Each of us has very likely had to do an estimate in the past, whether it was for a set of assigned tasks, for a project, or for the budget of an entire organization. As a tester, the question is commonly presented as, “How long will it take to test this product – and what resources will you need?” and then the person asking stands there, likely somewhat impatiently, waiting for your answer.
Warning – What you say will be used against you at a later time! Estimation is a black box (magic?) process for many organizations and all the more so for their testing activities. The inputs used, the process and end results are therefore open to debate or worse – to un-discussed misinterpretation.

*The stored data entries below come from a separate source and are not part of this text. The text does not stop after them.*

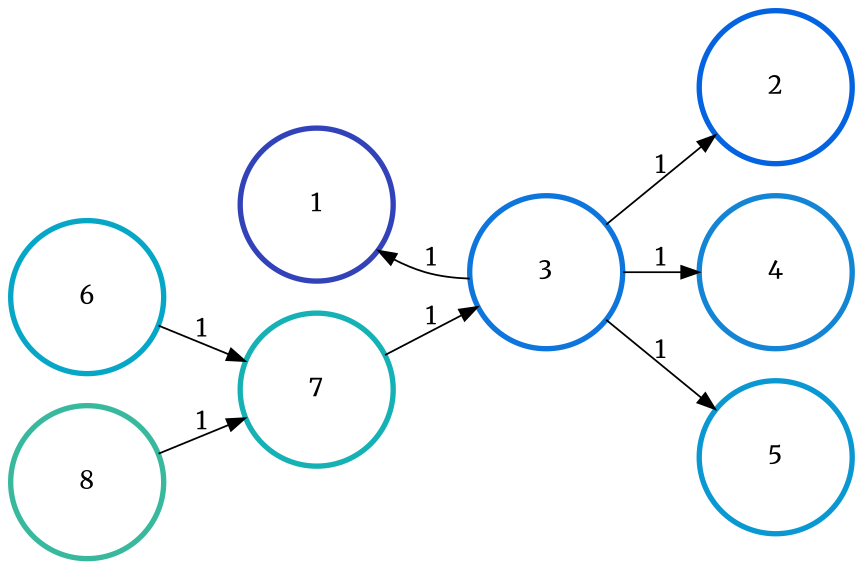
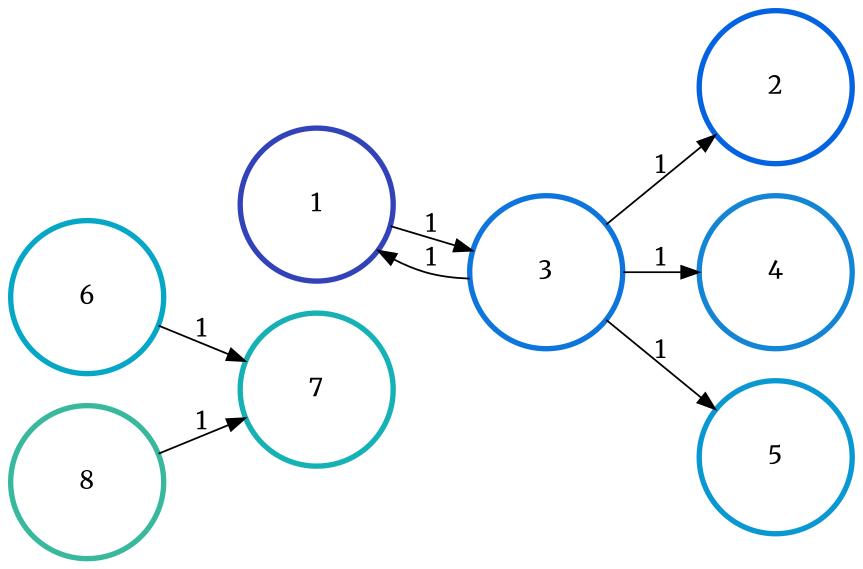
  digraph {
    fontname=Merriweather
    rankdir=LR
    node [fontname=Merriweather penwidth=3]
    edge [color=black fontname=Merriweather penwidth=1]
    n1 [color="#3243BA" height=1.2 label=1 width=1.2]
    n2 [color="#0D75DC" height=1.2 label=3 width=1.2]
    n3 [color="#0363E1" height=1.2 label=2 width=1.2]
    n4 [color="#1485D4" height=1.2 label=4 width=1.2]
    n5 [color="#0998D1" height=1.2 label=5 width=1.2]
    n6 [color="#06A7C6" height=1.2 label=6 width=1.2]
    n7 [color="#15B1B4" height=1.2 label=7 width=1.2]
    n8 [color="#38B99E" height=1.2 label=8 width=1.2]
-   n7 -> n2 [label=1]
+   n1 -> n2 [label=1]
    n2 -> n1 [label=1]
    n2 -> n3 [label=1]
    n2 -> n4 [label=1]
    n2 -> n5 [label=1]
    n6 -> n7 [label=1]
    n8 -> n7 [label=1]
  }
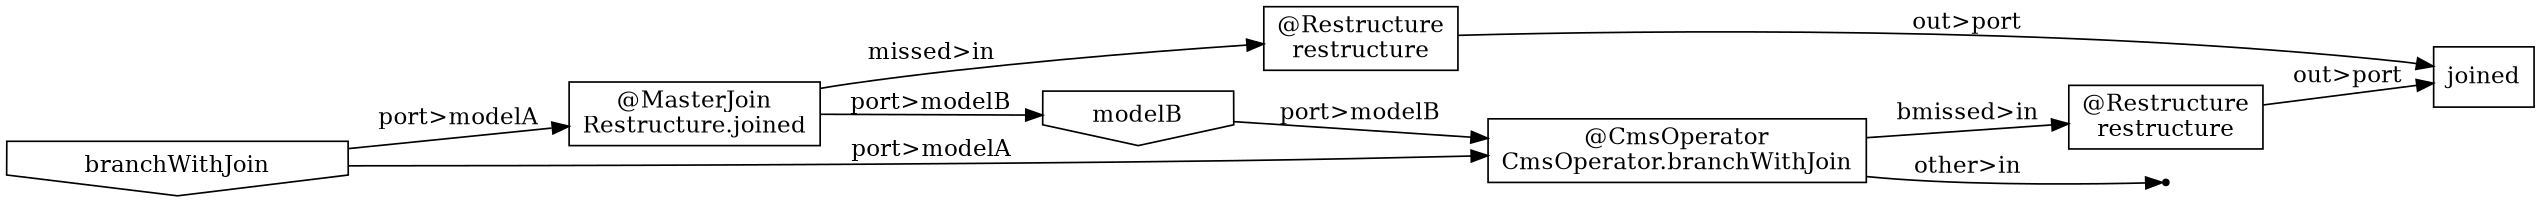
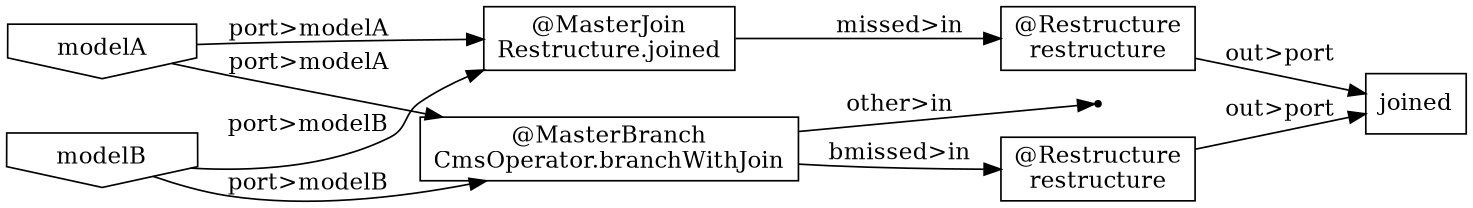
  digraph {
    rankdir=LR
    node [shape=box]
-   n1 [label=branchWithJoin shape=invhouse]
+   n1 [label=modelA shape=invhouse]
    n2 [label="@MasterJoin\nRestructure.joined"]
-   n3 [label="@CmsOperator\nCmsOperator.branchWithJoin"]
+   n3 [label="@MasterBranch\nCmsOperator.branchWithJoin"]
    n4 [label="@Restructure\nrestructure"]
    n5 [label="@Restructure\nrestructure"]
    "bb14719f-0d47-4e4b-b721-ae011f555377" [shape=point]
    n7 [label=joined]
    n8 [label=modelB shape=invhouse]
    n1 -> n2 [label="port>modelA"]
    n1 -> n3 [label="port>modelA"]
    n2 -> n4 [label="missed>in"]
    n3 -> n5 [label="bmissed>in"]
    n3 -> "bb14719f-0d47-4e4b-b721-ae011f555377" [label="other>in"]
    n4 -> n7 [label="out>port"]
    n5 -> n7 [label="out>port"]
-   n2 -> n8 [label="port>modelB"]
+   n8 -> n2 [label="port>modelB"]
    n8 -> n3 [label="port>modelB"]
  }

In Steve McConnell’s “Software Development’s Classic Mistakes 2008” software estimation is mentioned more than once as an area of significant impact. Of the “Top Ten Almost Always”, confusing estimates with targets was ranked #5 and shortchanging quality assurance was ranked #3. Overly optimistic schedules was ranked #1 of that list.
“…some organizations actually refer to the target as the ‘estimate,’ which lends it an unwarranted and misleading authenticity as a foundation for creating plans, schedules, and commitments.” – Steve McConnell, “Software Development’s Classic Mistakes 2008”
Capers Jones noted in Assessment and Control of Software Risks that most projects overshoot their estimated schedules anywhere from 25% to 100%, but some few organizations have achieved consistent schedule-prediction accuracies within 10% and 5%.
What are these organizations doing different? Are they the quantum physicists of software? Perhaps, but maybe they have simply taken the time to put in place a formal and repeatable estimation process tailored to the types of projects they undertake – something we all can do. Of course, we will not blindly copy these organizations’ approach. We simply need to employ similar practices in a framework of continuous improvement while recognizing that a single approach will not fit all of our needs all of the time.